• _DATA FOR THIS EXERCISE_:
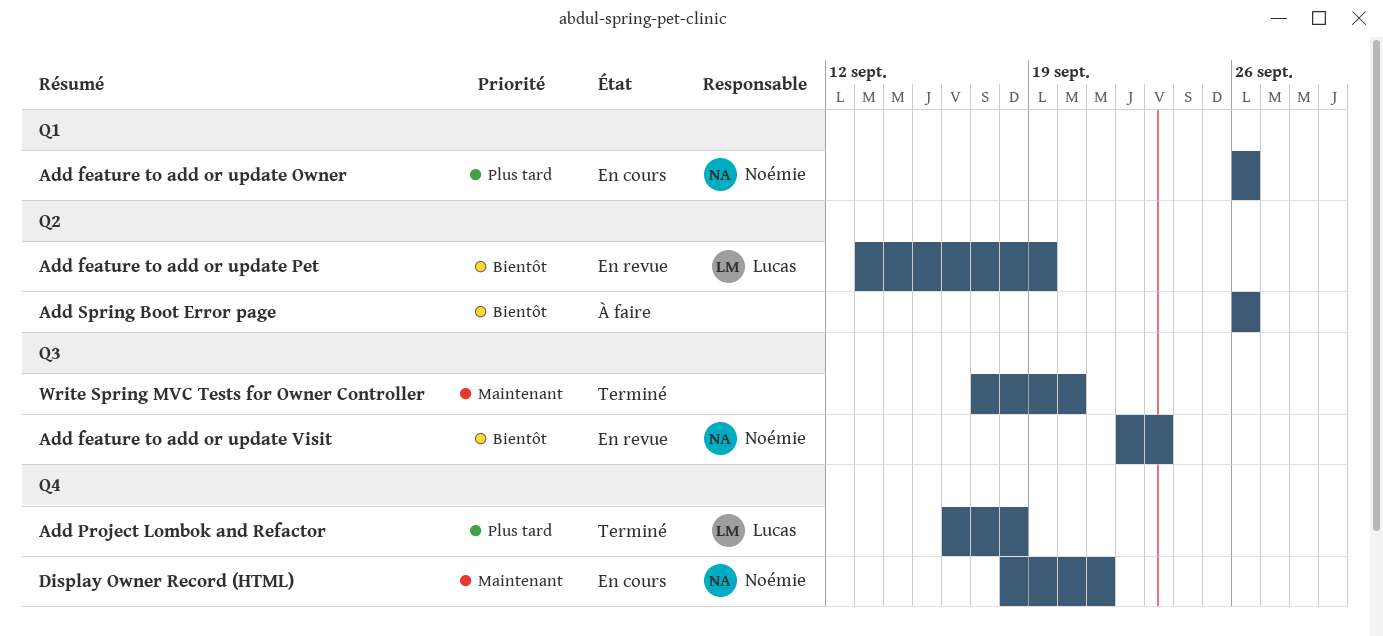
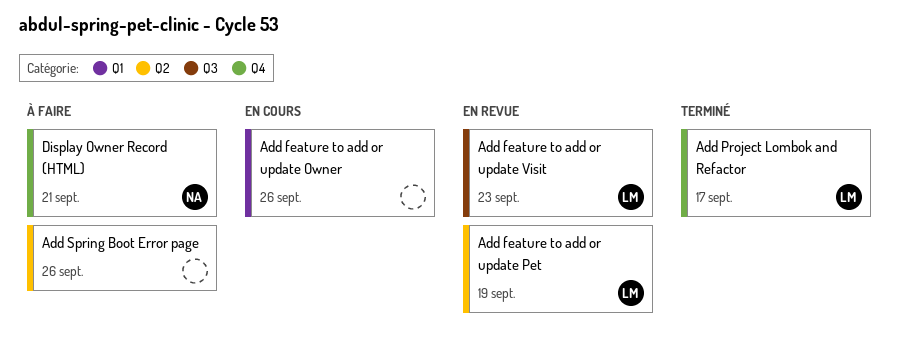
Add feature to add or update Owner, owner: Noémie -> none
Add feature to add or update Visit, owner: Noémie -> Lucas
Add Project Lombok and Refactor, due: Sep 18 -> Sep 17
Display Owner Record (HTML), status: En cours -> À faire
Write Spring MVC Tests for Owner Controller: present -> none

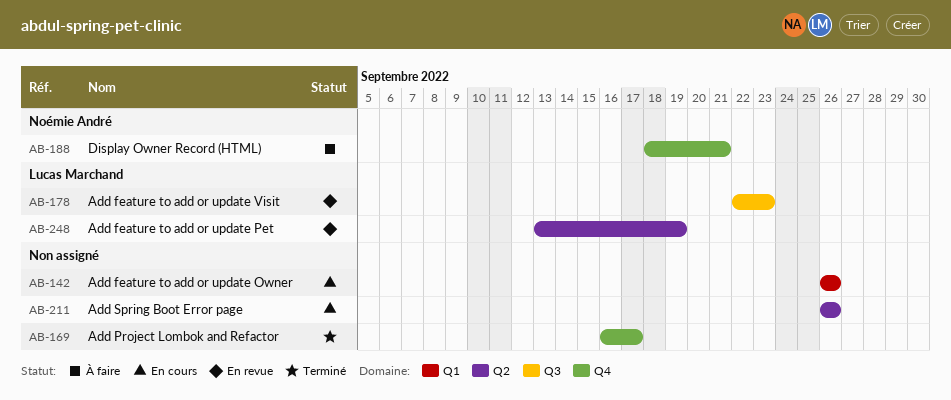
Add Project Lombok and Refactor, owner: Lucas Marchand -> none
Add Spring Boot Error page, status: À faire -> En cours

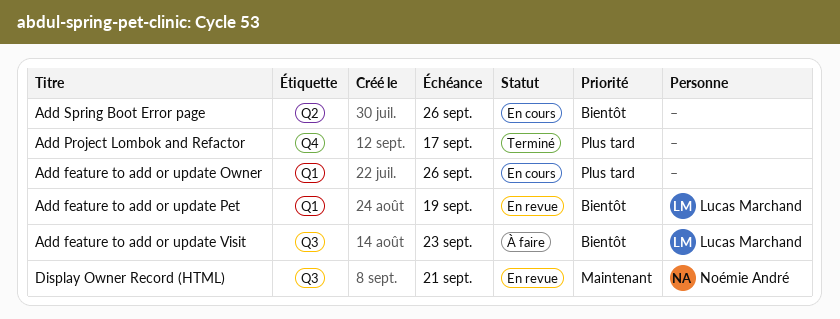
Add feature to add or update Pet, label: Q2 -> Q1
Add feature to add or update Visit, status: En revue -> À faire
Display Owner Record (HTML), status: À faire -> En revue
Display Owner Record (HTML), label: Q4 -> Q3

• _TASK BRIEF_: Scan the data above for the word "none", then copy every line that holds it.

• _EXERCISE SOLUTION_:
Add feature to add or update Owner, owner: Noémie -> none
Write Spring MVC Tests for Owner Controller: present -> none
Add Project Lombok and Refactor, owner: Lucas Marchand -> none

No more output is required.